The first step when responding to a workplace accident is to take stock of what happened. How serious was the injury? How much damage was caused to nonhuman resources (i.e., equipment, inventory). This will help gauge the significance of the risk of such incidents occurring in the future.

  1. Evaluate the Cause

Is this something that could have been prevented? Was this a fluke incident that is unlikely to reoccur or a ticking time bomb that could happen again any minute? What led to the incident? A root-cause analysis can help to determine causation and lay the foundation for workplace improvements.

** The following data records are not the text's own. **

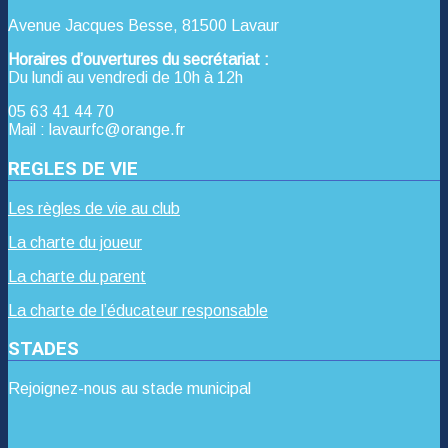
Avenue Jacques Besse, 81500 Lavaur
Horaires d’ouvertures du secrétariat :
Du lundi au vendredi de 10h à 12h
05 63 41 44 70
Mail : lavaurfc@orange.fr
REGLES DE VIE
Les règles de vie au club
La charte du joueur
La charte du parent
La charte de l’éducateur responsable
STADES
Rejoignez-nous au stade municipal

  1. Revisit Company Policies

Based on the significance of the risk, the likelihood of it reoccurring and the amount of control the company has over that reoccurrence, think about what can be modified in existing safety policies. Most accidents are preventable, although we may not always know the risks ahead of time. Every organization has a responsibility to create a safe environment for employees. Revisiting policies can help organizations stay on top of environmental changes that may create risk.

  1. Re-Train

 When policies are updated, employees need to be retrained or educated. Depending on the nature of the change, this could be done through e-mail and communication from managers, or through required training sessions, either live or on-demand. These changes also represent an opportunity to provide refreshers on existing policies.

  1. Monitor

 Ideally, the same incident won’t happen twice. Still, it’s important to monitor workplace safety with special attention paid to the effect of new policies and their impacts.
Nobody wants to experience safety incidents at work. That’s why companies spend so much time and effort training to prevent them. But, if an injury or accident does occur, it’s important to make sure the situation is evaluated so the organization, and its employees, can learn from the incident and create a safer workplace environment.